Basketball Recruiting: Are the Harrison Twins Headed to Kentucky or Maryland?
The Harrison Twins have come to a final decision on their college future, but only they know whether the destination will be Kentucky, Maryland or the ultimate underdog in SMU.
Even their father, Aaron Harrison Sr., is in the dark about their decision.
“I guess they have (decided),” Harrison Sr. tells the Herald Leader’s Ben Roberts. “We have an agreement, basically, that they will just say it on TV and everyone will be surprised and I’ll leave it alone.”
Aaron and Andrew are set to announce their final decision during a ceremony in their Travis (Texas) High School Gym on Thursday at 5 pm ET on ESPNU.
Kentucky fans have worried that Harrison Sr.’s ties to Maryland and his affinity for coach Mark Turgeon may ultimately steer his sons to the Terrapins, but their father adamantly denies any attempts on his part to sway their decision one way or the other.
“I’m their father.

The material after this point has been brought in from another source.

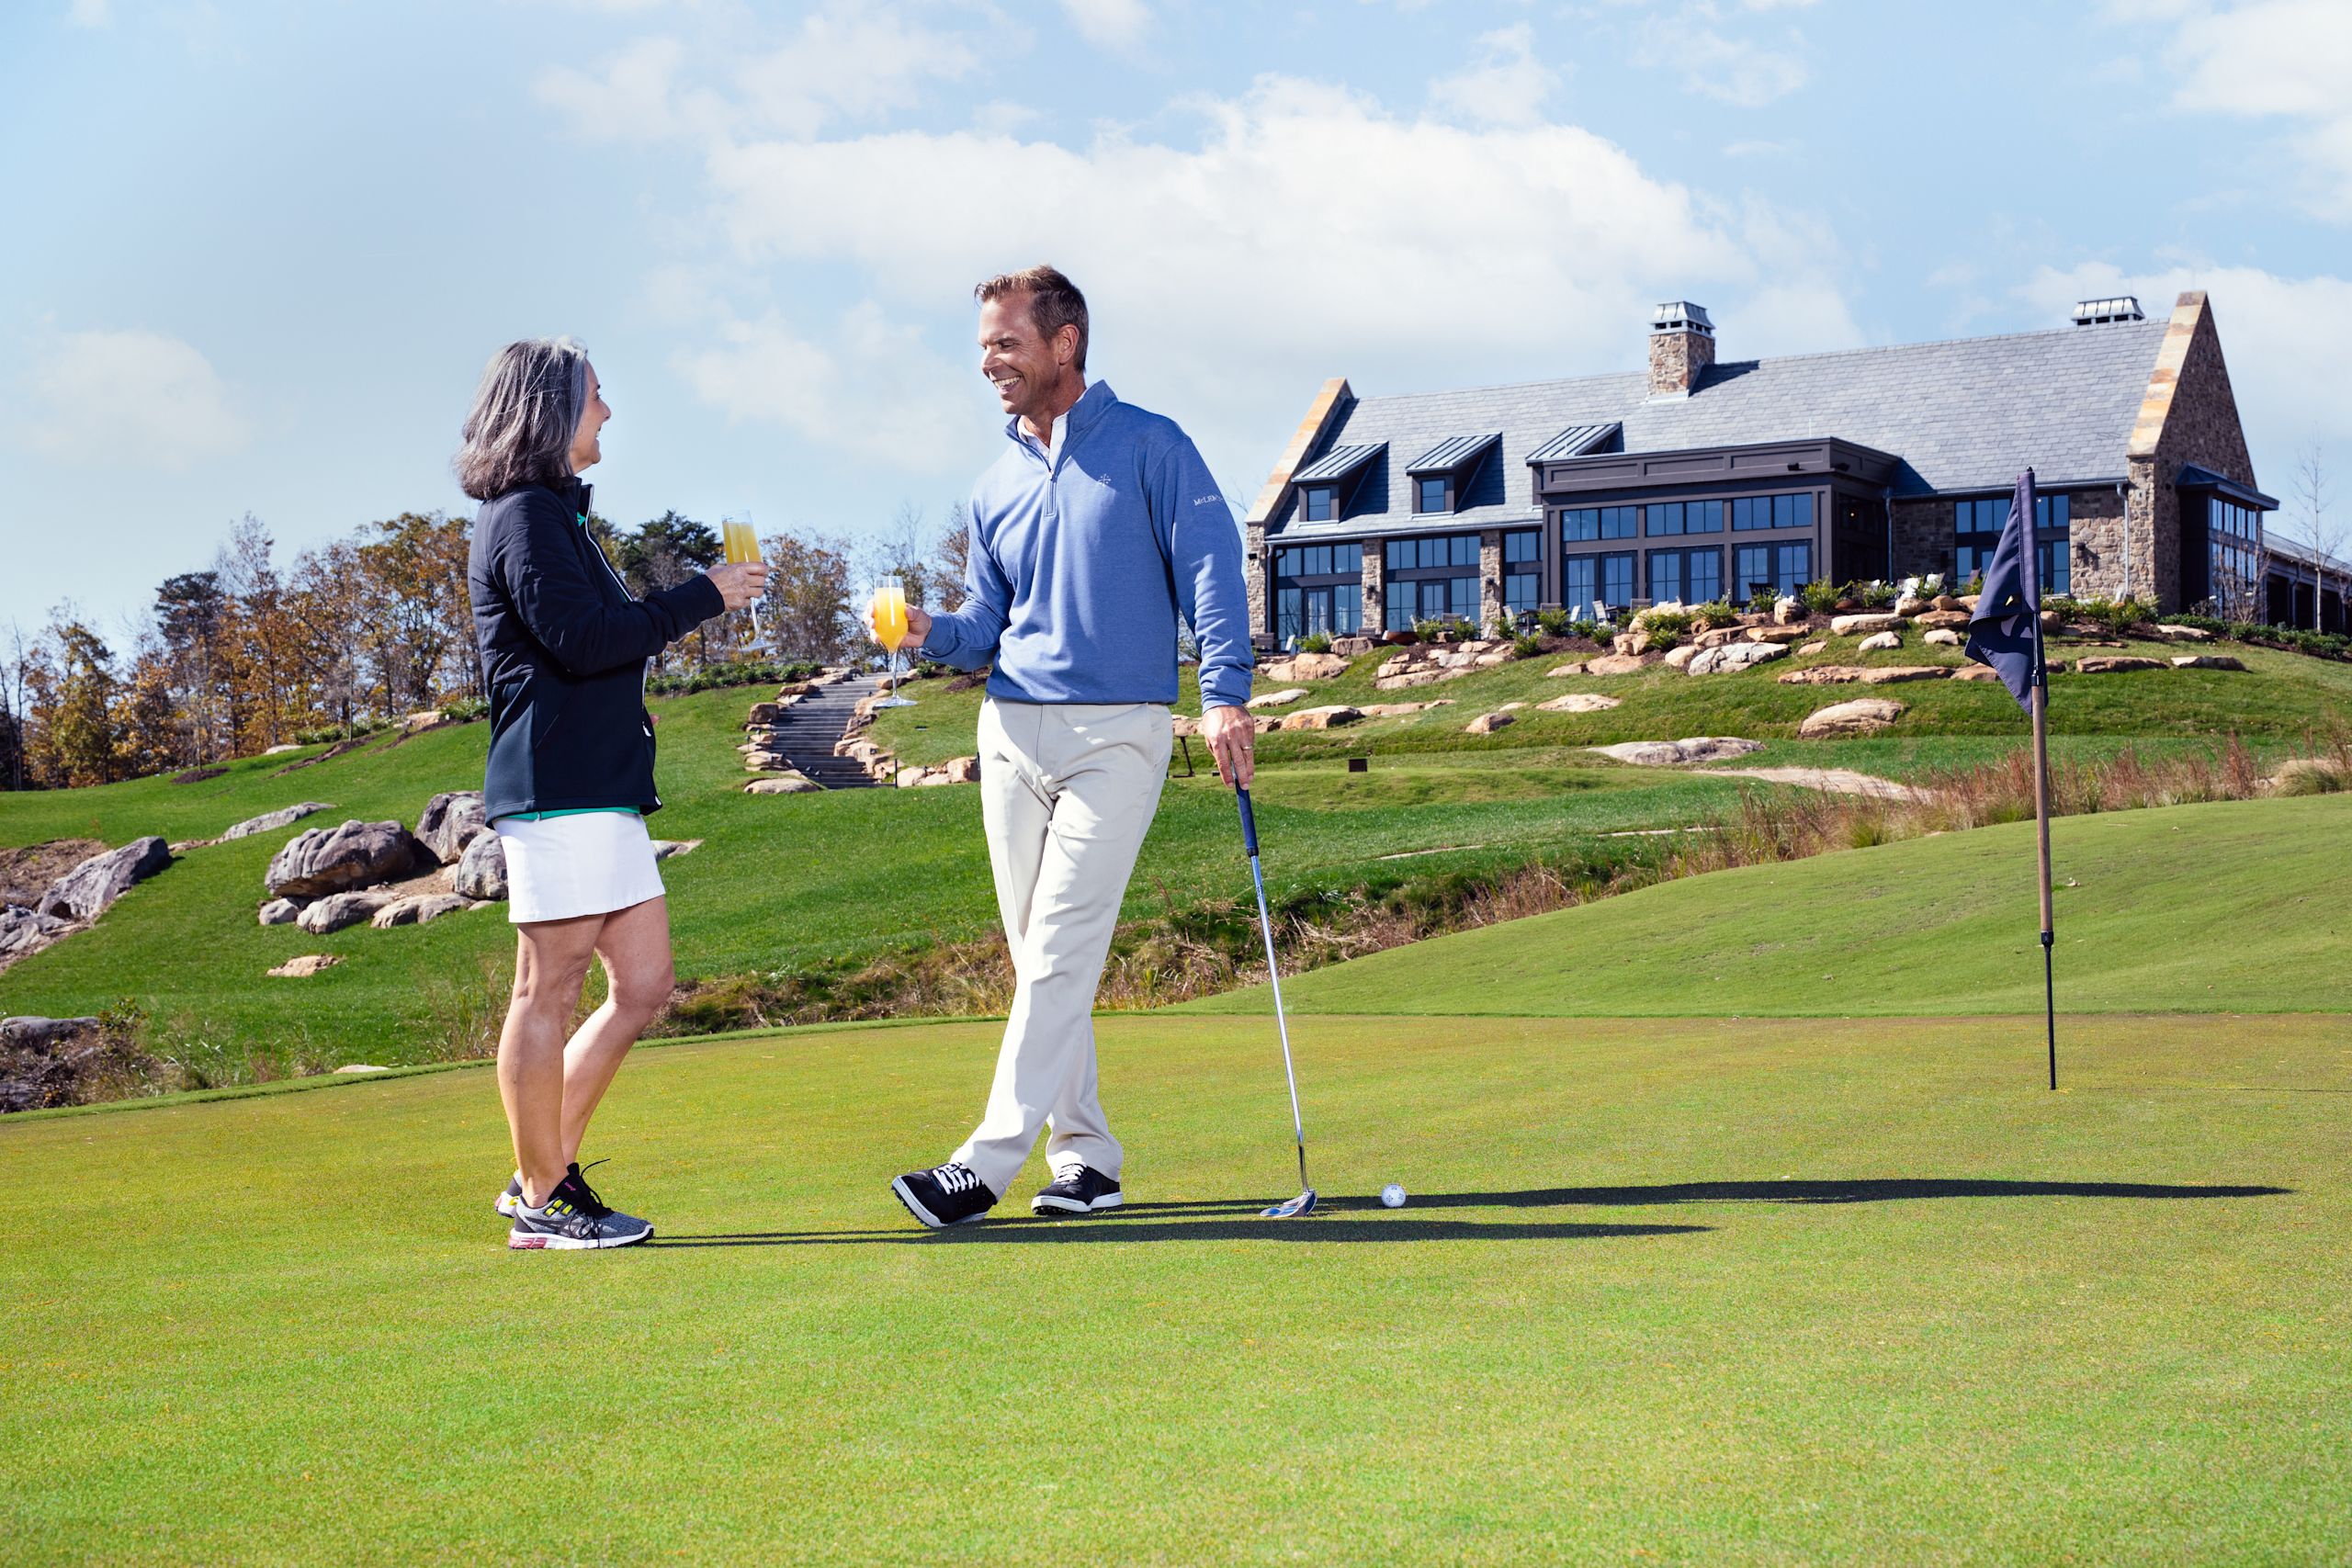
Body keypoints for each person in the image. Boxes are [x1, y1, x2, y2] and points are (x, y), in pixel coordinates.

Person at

I’m still not going to send them somewhere they don’t want to go,” he tells Roberts. “Yes, I could say, ‘Son, you’re going to school here.’ Never. They would say, ‘Daddy, we object.’ They’ll be 18 next month. I think me and my wife have done a good job turning them into young men. They have good, sound judgement and good morals. Most people don’t know stuff. They say stuff, but they don’t know stuff.”
Likewise, much has been made of the Twins’ connection to Under Armour and their subsequent affiliation with Maryland—and rightfully so.
Under Armour not only sponsors Maryland’s basketball team, but also the AAU team for which Harrison Sr. coaches and his sons play.
Who will the Harrison twins commit to on Thursday?
Additionally, there is a very strong connection between the Harrisons and Chris Hightower, who heads up Under Armour’s basketball marketing. Hightower, a Maryland alumnus, is the only person outside of the prospective college coaches with access to the Harrison twins’ cell numbers.
“He is the one guy who can call Aaron and Andrew,” Harrison Sr. tells USA Today ‘s Eric Prisbell. “They text him, ‘Hey, Chris, appreciate what you sent us, thanks a lot. Hey, Chris, do you have a black hoodie? Does Under Armour make this or that?’ He will text them, ‘Great game I saw on TV.’”
Of course, there are many other factors besides Under Armour that are at work in Maryland’s favor, including the fact that the twins’ close friend and former AAU teammate, Shaquille Clear, is currently a freshman forward for the Terrapins.
Nevertheless, the ties between the Harrison twins and the Under Armour brand are undoubtedly strong, and it helps to give Maryland the type of firepower to be able to contend with college basketball’s top recruiter—John Calipari.
The Harrisons’ recruitment is an excellent example of how brand loyalty now permeates basketball at both the amateur and professional levels, but the question remains: Is there really a stronger “brand” in college basketball than John Calipari?
In just three years at Kentucky, Calipari has already had 15 of his players selected in the NBA Draft—11 ended up being first-round picks. Add in an ever-elusive national championship from last season, and a college coach’s marketability has never been higher.
Nevertheless, Calipari found himself in a similar recruiting battle last offseason for the services of Shabazz Muhammad and ultimately lost out to the collective influence of UCLA’s proximity and their Adidas affiliation.
The Harrisons’ recruitment is eerily reminiscent to that of Muhammad. So, the ultimate question is: Will this recruitment be any different?
Their father would likely exclaim, “yes!” In fact, Harrison Sr. insists that his sons do not care about any of the factors mentioned above.
“They don’t want for anything material,” he told Prisbell. “They don’t have to go to the NBA to take care of me and mamma. We are going to be fine taking care of ourselves. The dynamics are different. They don’t want shoes.You’re not going to get them with a pair of shoes.”
Thus, in the end, despite all of the hoopla about corporate branding and marketability, the decision ultimately comes down to the undoubtedly muddled thought process of two 18-year-old kids simply trying to figure out which college fits them best.
Where their thinking has led them is certainly a mystery to even the best of prognosticators—not to mention their father.